Almost unnoticed amidst the credit-market turmoil in the housing-driven Anglo-Saxon economies was Japan's quiet slippage into ominous negative growth. Sharp downward revisions to second-quarter capital spending that appeared early in September resulted in a negative 1.2 percent annual growth rate for Japan's overall economy--somewhat shocking in view of the fact that the initial reports on the quarter had put the growth rate at above 2 percent.

Almost simultaneously, although not primarily driven by the weakness in the economy, Japanese prime minister Abe was forced to resign after a tenure of only twelve months.
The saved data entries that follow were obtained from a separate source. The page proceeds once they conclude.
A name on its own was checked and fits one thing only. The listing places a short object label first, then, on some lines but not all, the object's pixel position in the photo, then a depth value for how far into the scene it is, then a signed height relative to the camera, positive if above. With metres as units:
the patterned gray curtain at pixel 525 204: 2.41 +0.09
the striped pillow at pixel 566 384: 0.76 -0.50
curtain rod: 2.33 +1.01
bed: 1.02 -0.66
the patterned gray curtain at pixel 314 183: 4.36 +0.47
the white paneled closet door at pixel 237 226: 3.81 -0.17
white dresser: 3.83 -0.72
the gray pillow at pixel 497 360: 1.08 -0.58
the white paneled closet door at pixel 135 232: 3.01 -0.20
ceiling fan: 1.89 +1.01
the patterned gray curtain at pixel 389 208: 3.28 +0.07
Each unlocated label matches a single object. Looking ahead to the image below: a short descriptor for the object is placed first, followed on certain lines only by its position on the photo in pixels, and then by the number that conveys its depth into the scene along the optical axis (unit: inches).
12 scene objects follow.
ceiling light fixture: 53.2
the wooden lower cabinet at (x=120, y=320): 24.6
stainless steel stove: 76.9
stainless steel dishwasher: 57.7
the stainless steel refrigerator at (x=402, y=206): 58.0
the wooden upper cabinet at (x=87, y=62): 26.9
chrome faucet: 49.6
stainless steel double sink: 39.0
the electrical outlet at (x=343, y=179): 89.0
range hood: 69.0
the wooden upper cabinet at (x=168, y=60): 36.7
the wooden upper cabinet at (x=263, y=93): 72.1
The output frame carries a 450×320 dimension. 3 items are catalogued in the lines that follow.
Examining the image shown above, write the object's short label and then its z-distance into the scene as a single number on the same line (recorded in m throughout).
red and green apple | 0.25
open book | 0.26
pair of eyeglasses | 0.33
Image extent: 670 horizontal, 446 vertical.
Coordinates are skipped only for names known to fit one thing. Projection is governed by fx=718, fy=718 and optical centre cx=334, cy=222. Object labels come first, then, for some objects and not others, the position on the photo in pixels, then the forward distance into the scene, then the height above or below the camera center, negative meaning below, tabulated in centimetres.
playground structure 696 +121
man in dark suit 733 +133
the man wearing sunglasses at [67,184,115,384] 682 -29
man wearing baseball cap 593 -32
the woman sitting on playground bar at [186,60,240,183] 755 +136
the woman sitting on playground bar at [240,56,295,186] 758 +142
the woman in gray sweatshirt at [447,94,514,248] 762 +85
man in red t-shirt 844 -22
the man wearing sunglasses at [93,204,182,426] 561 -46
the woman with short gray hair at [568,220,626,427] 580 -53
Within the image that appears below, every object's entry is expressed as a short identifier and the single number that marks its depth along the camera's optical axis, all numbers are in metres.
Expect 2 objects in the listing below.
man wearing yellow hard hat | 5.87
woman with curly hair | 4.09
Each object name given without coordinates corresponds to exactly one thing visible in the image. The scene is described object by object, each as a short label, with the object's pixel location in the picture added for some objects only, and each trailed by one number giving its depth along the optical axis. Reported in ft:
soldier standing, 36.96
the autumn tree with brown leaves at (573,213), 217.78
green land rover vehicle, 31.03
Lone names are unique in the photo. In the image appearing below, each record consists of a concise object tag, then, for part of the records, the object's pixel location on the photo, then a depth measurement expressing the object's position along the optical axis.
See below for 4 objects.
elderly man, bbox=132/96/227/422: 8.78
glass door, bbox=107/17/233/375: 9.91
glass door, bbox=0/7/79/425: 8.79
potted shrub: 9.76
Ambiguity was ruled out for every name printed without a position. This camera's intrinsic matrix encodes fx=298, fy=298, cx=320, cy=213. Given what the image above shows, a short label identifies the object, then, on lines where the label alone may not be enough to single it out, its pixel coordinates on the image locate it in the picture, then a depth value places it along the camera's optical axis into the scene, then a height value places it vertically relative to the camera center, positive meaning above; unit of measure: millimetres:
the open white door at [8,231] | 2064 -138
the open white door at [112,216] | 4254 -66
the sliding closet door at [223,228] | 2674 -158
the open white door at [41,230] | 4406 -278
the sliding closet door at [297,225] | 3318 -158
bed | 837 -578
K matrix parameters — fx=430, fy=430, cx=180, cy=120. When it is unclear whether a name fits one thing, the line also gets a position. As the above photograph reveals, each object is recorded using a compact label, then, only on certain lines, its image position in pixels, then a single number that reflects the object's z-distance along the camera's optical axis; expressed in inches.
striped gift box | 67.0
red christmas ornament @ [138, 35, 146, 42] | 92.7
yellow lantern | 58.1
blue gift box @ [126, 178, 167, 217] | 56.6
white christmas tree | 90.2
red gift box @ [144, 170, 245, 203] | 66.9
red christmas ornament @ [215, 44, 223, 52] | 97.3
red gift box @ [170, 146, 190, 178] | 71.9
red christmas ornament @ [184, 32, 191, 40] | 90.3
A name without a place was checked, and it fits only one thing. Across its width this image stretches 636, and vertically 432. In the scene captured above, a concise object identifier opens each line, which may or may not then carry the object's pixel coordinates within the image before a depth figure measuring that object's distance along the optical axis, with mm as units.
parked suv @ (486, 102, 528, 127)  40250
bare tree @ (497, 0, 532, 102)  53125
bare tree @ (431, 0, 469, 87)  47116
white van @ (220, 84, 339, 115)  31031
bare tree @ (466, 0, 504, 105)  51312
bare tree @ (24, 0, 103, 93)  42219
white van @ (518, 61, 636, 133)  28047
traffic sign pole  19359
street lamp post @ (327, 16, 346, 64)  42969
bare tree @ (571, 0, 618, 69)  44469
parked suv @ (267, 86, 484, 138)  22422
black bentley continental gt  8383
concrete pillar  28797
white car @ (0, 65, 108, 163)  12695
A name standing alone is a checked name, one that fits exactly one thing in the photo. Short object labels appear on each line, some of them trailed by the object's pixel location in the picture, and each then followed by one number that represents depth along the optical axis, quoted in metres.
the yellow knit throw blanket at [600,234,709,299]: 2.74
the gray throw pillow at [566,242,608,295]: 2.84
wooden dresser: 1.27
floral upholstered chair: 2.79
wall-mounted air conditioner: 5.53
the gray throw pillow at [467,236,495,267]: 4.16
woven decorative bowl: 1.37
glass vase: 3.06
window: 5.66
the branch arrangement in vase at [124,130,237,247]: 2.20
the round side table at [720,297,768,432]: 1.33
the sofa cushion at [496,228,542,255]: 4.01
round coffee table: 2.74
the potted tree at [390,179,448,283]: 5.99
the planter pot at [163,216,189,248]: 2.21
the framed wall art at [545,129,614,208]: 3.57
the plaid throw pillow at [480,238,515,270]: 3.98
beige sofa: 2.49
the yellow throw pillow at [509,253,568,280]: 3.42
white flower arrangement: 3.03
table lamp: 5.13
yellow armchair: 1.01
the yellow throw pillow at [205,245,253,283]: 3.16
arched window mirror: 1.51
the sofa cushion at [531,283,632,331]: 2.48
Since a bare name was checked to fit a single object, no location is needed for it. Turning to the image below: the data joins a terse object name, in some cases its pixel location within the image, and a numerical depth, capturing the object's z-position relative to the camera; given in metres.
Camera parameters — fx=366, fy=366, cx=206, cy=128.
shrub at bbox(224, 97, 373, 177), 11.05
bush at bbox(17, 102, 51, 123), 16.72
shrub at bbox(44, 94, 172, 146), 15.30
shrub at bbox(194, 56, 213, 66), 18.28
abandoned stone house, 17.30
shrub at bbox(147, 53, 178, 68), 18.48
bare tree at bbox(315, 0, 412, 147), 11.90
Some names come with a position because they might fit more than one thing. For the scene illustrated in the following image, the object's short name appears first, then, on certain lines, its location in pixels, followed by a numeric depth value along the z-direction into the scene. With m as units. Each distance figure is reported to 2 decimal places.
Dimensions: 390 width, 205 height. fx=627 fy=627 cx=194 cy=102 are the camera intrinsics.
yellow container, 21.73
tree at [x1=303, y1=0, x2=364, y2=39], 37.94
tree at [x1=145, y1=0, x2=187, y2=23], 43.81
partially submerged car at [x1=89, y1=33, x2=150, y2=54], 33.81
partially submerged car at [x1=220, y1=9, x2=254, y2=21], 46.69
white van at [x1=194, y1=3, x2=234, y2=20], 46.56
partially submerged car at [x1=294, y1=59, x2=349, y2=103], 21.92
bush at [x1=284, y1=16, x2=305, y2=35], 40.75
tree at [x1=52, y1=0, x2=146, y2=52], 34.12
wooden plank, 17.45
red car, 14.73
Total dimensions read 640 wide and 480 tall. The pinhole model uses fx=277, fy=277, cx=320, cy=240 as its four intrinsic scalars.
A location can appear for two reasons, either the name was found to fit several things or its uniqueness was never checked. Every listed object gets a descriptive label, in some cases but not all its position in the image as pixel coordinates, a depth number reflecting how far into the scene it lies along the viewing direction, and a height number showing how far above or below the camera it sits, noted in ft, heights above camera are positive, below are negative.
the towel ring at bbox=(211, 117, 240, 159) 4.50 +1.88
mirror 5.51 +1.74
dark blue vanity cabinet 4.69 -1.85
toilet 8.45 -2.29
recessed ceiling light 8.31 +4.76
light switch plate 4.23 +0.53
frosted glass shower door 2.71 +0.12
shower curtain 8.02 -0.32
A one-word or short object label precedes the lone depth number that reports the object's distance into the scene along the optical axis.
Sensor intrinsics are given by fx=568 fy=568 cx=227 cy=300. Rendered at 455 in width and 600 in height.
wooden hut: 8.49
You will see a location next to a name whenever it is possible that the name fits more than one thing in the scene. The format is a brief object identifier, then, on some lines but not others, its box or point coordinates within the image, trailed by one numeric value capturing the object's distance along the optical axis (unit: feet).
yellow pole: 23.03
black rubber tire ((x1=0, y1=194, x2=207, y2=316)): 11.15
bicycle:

Meanwhile, Japan's deflation persisted with the core inflation rate (excluding food and energy) falling at a 0.5 percent year-over-year rate in July, marking a deceleration downward from the April drop of 0.2 percent. Against this negative economic background, Japan's stock market fell sharply, by more than 10 percent from July to mid-September, while Japan's currency appreciated as nervous carry trade investors brought money home to Japan. This remarkably negative set of economic and financial developments convinced the Bank of Japan, albeit reluctantly, to announce no increase in its official lending rate after its July 18 meeting.

While Japan's economy has not been highly dynamic, it has contributed to global growth with year-over-year GDP increases averaging about 2.5 percent over the last several quarters. Clearly, a slowdown in Japanese growth would be less than helpful in the global economic environment. As in much of Asia, Japan's growth depends almost entirely on continued strong growth of exports to China as the domestic economy is virtually stagnant due to a fiscal drag of about 1 percent and weak wage growth. The sharp drop in Japanese capital spending is an ominous sign regarding the perceived outlook for continued rapid growth of exports. Export volume to the United States has slowed sharply while exports to China have continued strong.